挂名在钱谦益名下,这事经不起推敲,钱谦益是江苏人,好好的跑到浙江来买地干嘛。
再说他现在不是官,没有俸禄不说,家中也没做买卖,哪来的钱买田买地的。
就算是他以前买的,可他一向俸禄不多,除了投献没有别的了。
投献不是律法,大明是很流行此事,可江苏人跑到浙江来,人家还投献给你,这吃相也太难看了吧。
知道陈夏不是强夺,知府满口答应,这事他去协调。
陈夏没空,自然也不愿意在这扯皮下去,双方一拍即合,很快达成协议。
一共一百三十二亩地,陈夏拿真金白银,按眼下的市价买下,拿到地契后,把田地交给刘全。
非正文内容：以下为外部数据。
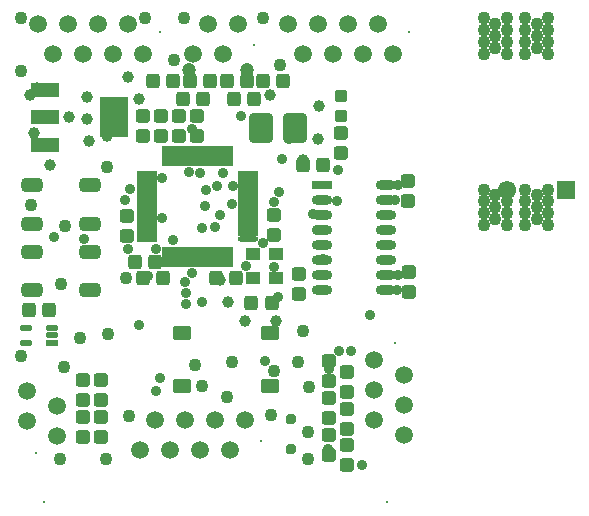
<source format=gts>
G04 Layer_Color=8388736*
%FSLAX24Y24*%
%MOIN*%
G70*
G01*
G75*
G04:AMPARAMS|DCode=55|XSize=47.4mil|YSize=43.4mil|CornerRadius=8.4mil|HoleSize=0mil|Usage=FLASHONLY|Rotation=180.000|XOffset=0mil|YOffset=0mil|HoleType=Round|Shape=RoundedRectangle|*
%AMROUNDEDRECTD55*
21,1,0.0474,0.0266,0,0,180.0*
21,1,0.0305,0.0434,0,0,180.0*
1,1,0.0169,-0.0153,0.0133*
1,1,0.0169,0.0153,0.0133*
1,1,0.0169,0.0153,-0.0133*
1,1,0.0169,-0.0153,-0.0133*
%
%ADD55ROUNDEDRECTD55*%
G04:AMPARAMS|DCode=56|XSize=39.5mil|YSize=39.5mil|CornerRadius=7.9mil|HoleSize=0mil|Usage=FLASHONLY|Rotation=90.000|XOffset=0mil|YOffset=0mil|HoleType=Round|Shape=RoundedRectangle|*
%AMROUNDEDRECTD56*
21,1,0.0395,0.0236,0,0,90.0*
21,1,0.0236,0.0395,0,0,90.0*
1,1,0.0159,0.0118,0.0118*
1,1,0.0159,0.0118,-0.0118*
1,1,0.0159,-0.0118,-0.0118*
1,1,0.0159,-0.0118,0.0118*
%
%ADD56ROUNDEDRECTD56*%
G04:AMPARAMS|DCode=57|XSize=47.4mil|YSize=43.4mil|CornerRadius=8.4mil|HoleSize=0mil|Usage=FLASHONLY|Rotation=270.000|XOffset=0mil|YOffset=0mil|HoleType=Round|Shape=RoundedRectangle|*
%AMROUNDEDRECTD57*
21,1,0.0474,0.0266,0,0,270.0*
21,1,0.0305,0.0434,0,0,270.0*
1,1,0.0169,-0.0133,-0.0153*
1,1,0.0169,-0.0133,0.0153*
1,1,0.0169,0.0133,0.0153*
1,1,0.0169,0.0133,-0.0153*
%
%ADD57ROUNDEDRECTD57*%
%ADD58R,0.0474X0.0434*%
G04:AMPARAMS|DCode=59|XSize=31.6mil|YSize=35.6mil|CornerRadius=7mil|HoleSize=0mil|Usage=FLASHONLY|Rotation=90.000|XOffset=0mil|YOffset=0mil|HoleType=Round|Shape=RoundedRectangle|*
%AMROUNDEDRECTD59*
21,1,0.0316,0.0217,0,0,90.0*
21,1,0.0177,0.0356,0,0,90.0*
1,1,0.0139,0.0108,0.0089*
1,1,0.0139,0.0108,-0.0089*
1,1,0.0139,-0.0108,-0.0089*
1,1,0.0139,-0.0108,0.0089*
%
%ADD59ROUNDEDRECTD59*%
%ADD60O,0.0671X0.0198*%
%ADD61R,0.0671X0.0198*%
%ADD62R,0.0198X0.0671*%
G04:AMPARAMS|DCode=63|XSize=98.6mil|YSize=78.9mil|CornerRadius=12.9mil|HoleSize=0mil|Usage=FLASHONLY|Rotation=90.000|XOffset=0mil|YOffset=0mil|HoleType=Round|Shape=RoundedRectangle|*
%AMROUNDEDRECTD63*
21,1,0.0986,0.0532,0,0,90.0*
21,1,0.0728,0.0789,0,0,90.0*
1,1,0.0257,0.0266,0.0364*
1,1,0.0257,0.0266,-0.0364*
1,1,0.0257,-0.0266,-0.0364*
1,1,0.0257,-0.0266,0.0364*
%
%ADD63ROUNDEDRECTD63*%
G04:AMPARAMS|DCode=64|XSize=71mil|YSize=47.4mil|CornerRadius=13.8mil|HoleSize=0mil|Usage=FLASHONLY|Rotation=0.000|XOffset=0mil|YOffset=0mil|HoleType=Round|Shape=RoundedRectangle|*
%AMROUNDEDRECTD64*
21,1,0.0710,0.0197,0,0,0.0*
21,1,0.0433,0.0474,0,0,0.0*
1,1,0.0277,0.0217,-0.0098*
1,1,0.0277,-0.0217,-0.0098*
1,1,0.0277,-0.0217,0.0098*
1,1,0.0277,0.0217,0.0098*
%
%ADD64ROUNDEDRECTD64*%
%ADD65O,0.0415X0.0218*%
%ADD66R,0.0415X0.0218*%
%ADD67O,0.0690X0.0316*%
%ADD68R,0.0690X0.0316*%
%ADD69R,0.0926X0.0474*%
%ADD70R,0.0926X0.1360*%
G04:AMPARAMS|DCode=71|XSize=47.4mil|YSize=63.1mil|CornerRadius=8.9mil|HoleSize=0mil|Usage=FLASHONLY|Rotation=90.000|XOffset=0mil|YOffset=0mil|HoleType=Round|Shape=RoundedRectangle|*
%AMROUNDEDRECTD71*
21,1,0.0474,0.0453,0,0,90.0*
21,1,0.0295,0.0631,0,0,90.0*
1,1,0.0178,0.0226,0.0148*
1,1,0.0178,0.0226,-0.0148*
1,1,0.0178,-0.0226,-0.0148*
1,1,0.0178,-0.0226,0.0148*
%
%ADD71ROUNDEDRECTD71*%
%ADD72C,0.0080*%
%ADD73C,0.0080*%
%ADD74C,0.0592*%
%ADD75R,0.0612X0.0612*%
%ADD76C,0.0612*%
%ADD77C,0.0434*%
%ADD78C,0.0356*%
%ADD79C,0.0395*%
%ADD80C,0.0474*%
D55*
X11260Y5531D02*
D03*
Y4862D02*
D03*
Y4311D02*
D03*
Y3642D02*
D03*
Y3091D02*
D03*
Y2421D02*
D03*
X10669Y5217D02*
D03*
Y5886D02*
D03*
Y3996D02*
D03*
Y4665D02*
D03*
Y2776D02*
D03*
Y3445D02*
D03*
X11063Y13484D02*
D03*
Y12815D02*
D03*
X9685Y8130D02*
D03*
Y8799D02*
D03*
X8858Y10098D02*
D03*
Y10768D02*
D03*
X6260Y14075D02*
D03*
Y13406D02*
D03*
X3937Y10059D02*
D03*
Y10728D02*
D03*
X5669Y14075D02*
D03*
Y13406D02*
D03*
X4488Y14075D02*
D03*
Y13406D02*
D03*
X5079Y14075D02*
D03*
Y13406D02*
D03*
X3071Y5256D02*
D03*
Y4587D02*
D03*
Y4035D02*
D03*
Y3366D02*
D03*
X2480Y4587D02*
D03*
Y5256D02*
D03*
Y3366D02*
D03*
Y4035D02*
D03*
X13346Y8878D02*
D03*
Y8209D02*
D03*
X13307Y11240D02*
D03*
Y11909D02*
D03*
D56*
X11063Y14744D02*
D03*
Y14075D02*
D03*
D57*
X8760Y7835D02*
D03*
X8091D02*
D03*
X6909Y8661D02*
D03*
X7579D02*
D03*
X5138D02*
D03*
X4469D02*
D03*
X4862Y9213D02*
D03*
X4193D02*
D03*
X5807Y14646D02*
D03*
X6476D02*
D03*
X6713Y15236D02*
D03*
X6043D02*
D03*
X9154D02*
D03*
X8484D02*
D03*
X5492D02*
D03*
X4823D02*
D03*
X7933D02*
D03*
X7264D02*
D03*
X7500Y14646D02*
D03*
X8169D02*
D03*
X10492Y12441D02*
D03*
X9823D02*
D03*
X1358Y7598D02*
D03*
X689D02*
D03*
D58*
X8150Y8652D02*
D03*
Y9478D02*
D03*
X8898D02*
D03*
Y8652D02*
D03*
D59*
X9409Y3957D02*
D03*
Y2972D02*
D03*
D60*
X7992Y9961D02*
D03*
D61*
Y10157D02*
D03*
Y10354D02*
D03*
Y10551D02*
D03*
Y10748D02*
D03*
Y10945D02*
D03*
Y11142D02*
D03*
Y11339D02*
D03*
Y11535D02*
D03*
Y11732D02*
D03*
Y11929D02*
D03*
Y12126D02*
D03*
X4606D02*
D03*
Y11929D02*
D03*
Y11732D02*
D03*
Y11535D02*
D03*
Y11339D02*
D03*
Y11142D02*
D03*
Y10945D02*
D03*
Y10748D02*
D03*
Y10551D02*
D03*
Y10354D02*
D03*
Y10157D02*
D03*
Y9961D02*
D03*
D62*
X7382Y12736D02*
D03*
X7185D02*
D03*
X6988D02*
D03*
X6791D02*
D03*
X6594D02*
D03*
X6398D02*
D03*
X6201D02*
D03*
X6004D02*
D03*
X5807D02*
D03*
X5610D02*
D03*
X5413D02*
D03*
X5217D02*
D03*
Y9350D02*
D03*
X5413D02*
D03*
X5610D02*
D03*
X5807D02*
D03*
X6004D02*
D03*
X6201D02*
D03*
X6398D02*
D03*
X6594D02*
D03*
X6791D02*
D03*
X6988D02*
D03*
X7185D02*
D03*
X7382D02*
D03*
D63*
X9547Y13661D02*
D03*
X8406D02*
D03*
D64*
X2697Y11752D02*
D03*
Y10453D02*
D03*
X768D02*
D03*
Y11752D02*
D03*
X2697Y9547D02*
D03*
Y8248D02*
D03*
X768D02*
D03*
Y9547D02*
D03*
D65*
X591Y7008D02*
D03*
Y6496D02*
D03*
X1457Y7008D02*
D03*
Y6752D02*
D03*
D66*
Y6496D02*
D03*
D67*
X12559Y8272D02*
D03*
Y8772D02*
D03*
Y9272D02*
D03*
Y9772D02*
D03*
Y10272D02*
D03*
Y10772D02*
D03*
Y11272D02*
D03*
Y11772D02*
D03*
X10433Y8272D02*
D03*
Y8772D02*
D03*
Y9272D02*
D03*
Y9772D02*
D03*
Y10272D02*
D03*
Y10772D02*
D03*
Y11272D02*
D03*
D68*
Y11772D02*
D03*
D69*
X1211Y14921D02*
D03*
Y14016D02*
D03*
Y13110D02*
D03*
D70*
X3514Y14016D02*
D03*
D71*
X8720Y5059D02*
D03*
Y6831D02*
D03*
X5768D02*
D03*
Y5059D02*
D03*
D72*
X12598Y1181D02*
D03*
X1181D02*
D03*
D73*
X13346Y16850D02*
D03*
X8425Y3228D02*
D03*
X8189Y16417D02*
D03*
X12874Y6496D02*
D03*
X906Y2835D02*
D03*
X5039Y16850D02*
D03*
D74*
X9295Y17142D02*
D03*
X9795Y16142D02*
D03*
X10295Y17142D02*
D03*
X10795Y16142D02*
D03*
X11295Y17142D02*
D03*
X11795Y16142D02*
D03*
X12295Y17142D02*
D03*
X12795Y16142D02*
D03*
X7874Y3937D02*
D03*
X7374Y2937D02*
D03*
X6874Y3937D02*
D03*
X6374Y2937D02*
D03*
X5874Y3937D02*
D03*
X5374Y2937D02*
D03*
X4874Y3937D02*
D03*
X4374Y2937D02*
D03*
X6138Y16126D02*
D03*
X6638Y17126D02*
D03*
X7138Y16126D02*
D03*
X7638Y17126D02*
D03*
X12165Y5945D02*
D03*
X13165Y5445D02*
D03*
X12165Y4945D02*
D03*
X13165Y4445D02*
D03*
X12165Y3945D02*
D03*
X13165Y3445D02*
D03*
X614Y4886D02*
D03*
X1614Y4386D02*
D03*
X614Y3886D02*
D03*
X1614Y3386D02*
D03*
X988Y17142D02*
D03*
X1488Y16142D02*
D03*
X1988Y17142D02*
D03*
X2488Y16142D02*
D03*
X2988Y17142D02*
D03*
X3488Y16142D02*
D03*
X3988Y17142D02*
D03*
X4488Y16142D02*
D03*
D75*
X18583Y11614D02*
D03*
D76*
X16614Y11614D02*
D03*
D77*
X7441Y5866D02*
D03*
X7283Y4685D02*
D03*
X9646Y5866D02*
D03*
X8858Y5551D02*
D03*
X1755Y8474D02*
D03*
X1890Y10394D02*
D03*
X748Y11102D02*
D03*
X10000Y5039D02*
D03*
X1850Y5709D02*
D03*
X2362Y6654D02*
D03*
X3307Y6811D02*
D03*
X4016Y4055D02*
D03*
X1693Y2638D02*
D03*
X3228D02*
D03*
X9803Y6890D02*
D03*
X9961Y2638D02*
D03*
Y3543D02*
D03*
X6220Y5748D02*
D03*
X6457Y5079D02*
D03*
X8740Y4094D02*
D03*
X3898Y8661D02*
D03*
X394Y6063D02*
D03*
Y17323D02*
D03*
Y15551D02*
D03*
X5827Y17323D02*
D03*
X4528D02*
D03*
X5512Y15945D02*
D03*
X8465Y17323D02*
D03*
X9055Y15748D02*
D03*
X3268Y12362D02*
D03*
X16220Y11024D02*
D03*
X17598D02*
D03*
X17205Y11614D02*
D03*
X17992D02*
D03*
Y10433D02*
D03*
X17205D02*
D03*
X15827Y11614D02*
D03*
Y10433D02*
D03*
X16614D02*
D03*
X16220Y11417D02*
D03*
X15827Y11220D02*
D03*
Y10827D02*
D03*
X16220Y10630D02*
D03*
X16614Y10827D02*
D03*
Y11220D02*
D03*
X17205D02*
D03*
Y10827D02*
D03*
X17598Y11417D02*
D03*
X17992Y11220D02*
D03*
Y10827D02*
D03*
X17598Y10630D02*
D03*
X16220Y16732D02*
D03*
X17598D02*
D03*
X15827Y17323D02*
D03*
Y16142D02*
D03*
X16614D02*
D03*
Y17323D02*
D03*
X16220Y17126D02*
D03*
X15827Y16929D02*
D03*
Y16535D02*
D03*
X16220Y16339D02*
D03*
X16614Y16535D02*
D03*
Y16929D02*
D03*
X17205Y17323D02*
D03*
X17992D02*
D03*
Y16142D02*
D03*
X17205D02*
D03*
Y16535D02*
D03*
Y16929D02*
D03*
X17598Y17126D02*
D03*
X17992Y16929D02*
D03*
Y16535D02*
D03*
X17598Y16339D02*
D03*
D78*
X8858Y9016D02*
D03*
X10472Y9291D02*
D03*
X8543Y5906D02*
D03*
X3976Y9646D02*
D03*
X10630Y2953D02*
D03*
X10669Y5617D02*
D03*
X11024Y6220D02*
D03*
X11404D02*
D03*
X12047Y7441D02*
D03*
X11772Y2441D02*
D03*
X7126Y12165D02*
D03*
X4921Y9646D02*
D03*
X5472Y9921D02*
D03*
X6457Y10315D02*
D03*
X6535Y11063D02*
D03*
X6575Y11614D02*
D03*
X5118Y10669D02*
D03*
X5118Y12008D02*
D03*
X3878Y11260D02*
D03*
X8858Y11181D02*
D03*
X9016Y11535D02*
D03*
X10157Y10787D02*
D03*
X10945Y11220D02*
D03*
X10472Y9764D02*
D03*
X6929Y11732D02*
D03*
X7441Y11142D02*
D03*
X7047Y10748D02*
D03*
X6890Y10354D02*
D03*
X7480Y11732D02*
D03*
X6024Y12201D02*
D03*
X6378Y12165D02*
D03*
X4921Y4882D02*
D03*
X4331Y7087D02*
D03*
X5906Y8150D02*
D03*
X6457Y7874D02*
D03*
X4646Y8740D02*
D03*
X12886Y11272D02*
D03*
X12992Y11772D02*
D03*
X10276Y10276D02*
D03*
X5039Y5315D02*
D03*
X12992Y8780D02*
D03*
X12953Y8268D02*
D03*
X7913Y9055D02*
D03*
X10965Y12264D02*
D03*
X8976Y8031D02*
D03*
X6102Y13622D02*
D03*
X5906Y7795D02*
D03*
X6102Y8819D02*
D03*
X5866Y8543D02*
D03*
X1496Y10039D02*
D03*
X2500Y9980D02*
D03*
X4055Y11644D02*
D03*
X8474Y9833D02*
D03*
X9094Y12638D02*
D03*
X9331Y13307D02*
D03*
X8189Y13976D02*
D03*
X7756Y14055D02*
D03*
D79*
X945Y15000D02*
D03*
X709Y14764D02*
D03*
X3268Y13976D02*
D03*
Y13386D02*
D03*
X1378Y12441D02*
D03*
X2677Y13228D02*
D03*
X2598Y13976D02*
D03*
X2008Y14016D02*
D03*
X2598Y14685D02*
D03*
X10354Y14409D02*
D03*
X8701Y14764D02*
D03*
X8898Y7244D02*
D03*
X7874D02*
D03*
X7323Y7874D02*
D03*
X7047Y8583D02*
D03*
X10315Y13307D02*
D03*
X827Y13504D02*
D03*
X3976Y15354D02*
D03*
X4331Y14646D02*
D03*
X9813Y12589D02*
D03*
D80*
X6024Y15591D02*
D03*
X7953D02*
D03*
M02*

</source>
至于是他自己打理,还是委托别人打理陈夏不管,反正这是给夭夭母亲做祭田用的,田产也是夭夭的名字。
再次启程已是十来天过去了,接下去顺风顺水,就是路途难走些罢了。
从浙江进福建有两条路,一条走龙泉去南平,进的是闽北地区。
另一条也不好走,要翻越雁荡山到浙南地区,过瑞安到平阳,再经过分水关进入福建闽东地区。
陈夏走的就是这条路,因为靖海侯府在闽东。
“少爷,这里好美,咱们玩两天再走吧。”
到了雁荡山,一个个都不想走了,别说姜月桐、骆冰这北方的,就是陈圆圆她们这江南水乡的人,也赞叹这里钟灵毓秀。
陈夏想想也好,反正家里也不知道他回去,早两天迟两天的无所谓。
大手一挥道:“走,看看大龙湫去。”
众女顿时欢呼,把马车寄在乐清县城内,他带着一帮女子直奔雁荡山,登时吸引了无数目光。